The major economic sector most affected by the non-economics of pandemic politics has been the leisure and hospitality of the luxury service economy. With those establishments granted more operating windows in various states and locations, waiters and bartenders made up more than half (+187,000) of the overall April pickup. Another 127,000 at hotels, gaming places, amusements, and other recreation-style businesses.

Like a few months ago, just about all the job gains of the non-economic variety.

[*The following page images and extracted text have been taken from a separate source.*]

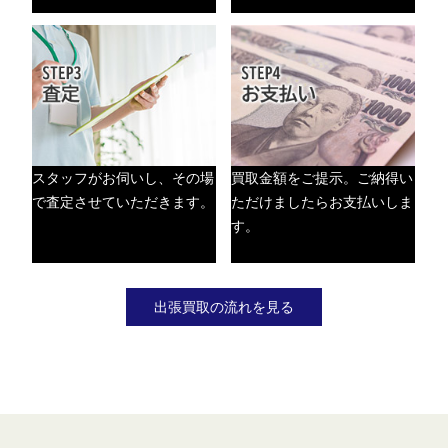
スタッフがお伺いし、その場
買取金額をご提示。ご納得い
で査定させていただきます。
ただけましたらお支払いしま
す。
出張買取の流れを見る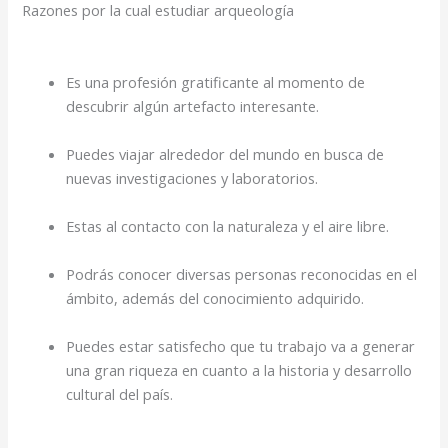
Razones por la cual estudiar arqueología
Es una profesión gratificante al momento de
descubrir algún artefacto interesante.
Puedes viajar alrededor del mundo en busca de
nuevas investigaciones y laboratorios.
Estas al contacto con la naturaleza y el aire libre.
Podrás conocer diversas personas reconocidas en el
ámbito, además del conocimiento adquirido.
Puedes estar satisfecho que tu trabajo va a generar
una gran riqueza en cuanto a la historia y desarrollo
cultural del país.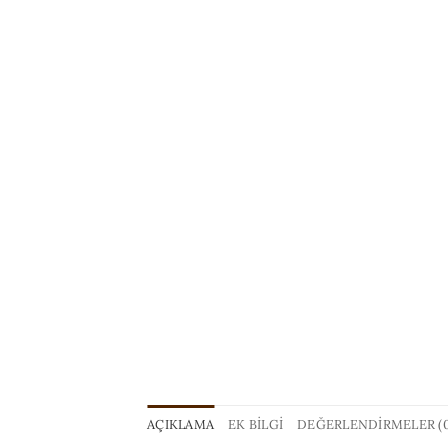
AÇIKLAMA
EK BILGI
DEĞERLENDIRMELER (0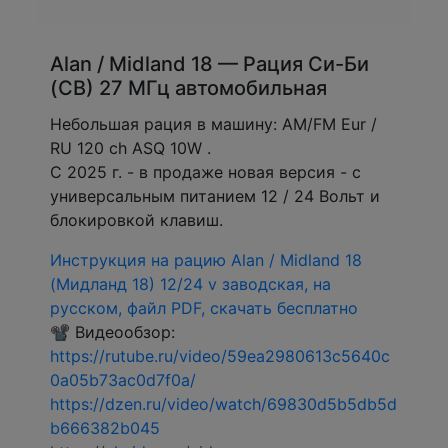
Alan / Midland 18 — Рация Си-Би
(CB) 27 МГц автомобильная
Небольшая рация в машину: AM/FM Eur /
RU 120 ch ASQ 10W .
С 2025 г. - в продаже новая версия - с
универсальным питанием 12 / 24 Вольт и
блокировкой клавиш.
Инструкция на рацию Alan / Midland 18
(Мидланд 18) 12/24 v заводская, на
русском, файл PDF, скачать бесплатно
📽 Видеообзор:
https://rutube.ru/video/59ea2980613c5640c
0a05b73ac0d7f0a/
https://dzen.ru/video/watch/69830d5b5db5d
b666382b045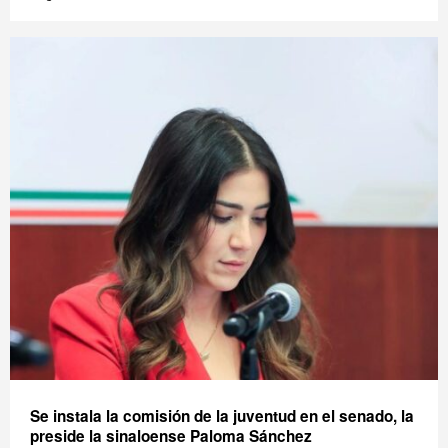
Se instala la comisión de la juventud en el senado, la
preside la sinaloense Paloma Sánchez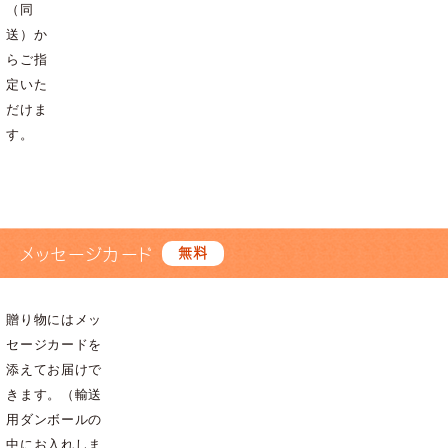
（同
送）か
らご指
定いた
だけま
す。
メッセージカード
無料
贈り物にはメッ
セージカードを
添えてお届けで
きます。（輸送
用ダンボールの
中にお入れしま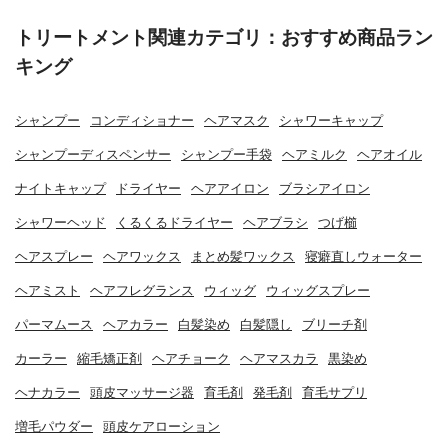
トリートメント関連カテゴリ：おすすめ商品ラン
キング
シャンプー
コンディショナー
ヘアマスク
シャワーキャップ
シャンプーディスペンサー
シャンプー手袋
ヘアミルク
ヘアオイル
ナイトキャップ
ドライヤー
ヘアアイロン
ブラシアイロン
シャワーヘッド
くるくるドライヤー
ヘアブラシ
つげ櫛
ヘアスプレー
ヘアワックス
まとめ髪ワックス
寝癖直しウォーター
ヘアミスト
ヘアフレグランス
ウィッグ
ウィッグスプレー
パーマムース
ヘアカラー
白髪染め
白髪隠し
ブリーチ剤
カーラー
縮毛矯正剤
ヘアチョーク
ヘアマスカラ
黒染め
ヘナカラー
頭皮マッサージ器
育毛剤
発毛剤
育毛サプリ
増毛パウダー
頭皮ケアローション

On the other side, in professional and business services, the tally of temporary workers dropped by a substantial 111,000 (as more typically happens during any recession rather than recovery phase) while business support services apparently shed 15,000. Add to those an 18,000 decrease in manufacturing workers (despite red hot goods) plus a 15,000 drop in retail trade employment and then no change in construction (all seasonally-adjusted monthly changes).

Non-economic: good not great; economic: wait a minute.

If anything, the resulting volatility in the headline rate adds more to existing (bond market) doubts as to whether all of this will be enough. What’s really going on and what the economy looks like once the pandemic and the disruptions directly caused by it, all finally end.

For the overheating, red hot, inflation-is-the-primary-danger-because-the-economy-is-not-just-recovering-it-is-on-the-verge-of-rolling-boil, that’s where answering those questions will apply first. It may be that the economic disappointment to April’s payroll figures are transitory, a one-time (though this isn’t the first time) slip, or instead perhaps an indication of the American side of global economy factors.

Either way, we’re right back to last year. Reopening is good, but that’s just never enough by itself. And if reopening while good isn’t nearly so good, certainly not quite as good as it seemed yesterday, then that tracks into the territory of more purely economic circumstances.

Because of this, you should expect to see a whole lot more mainstream stories, a ton more going forward, each and every one writing up anecdotes about which will assert the return of the LABOR SHORTAGE!!!! to “explain” all this. The inflation case demands nothing less; if there are questions in labor numbers, and there are a bunch, just like 2017-18, then it must be that businesses can’t find enough workers. I’m sure there were a few published already today to respond in kind to the big headline miss.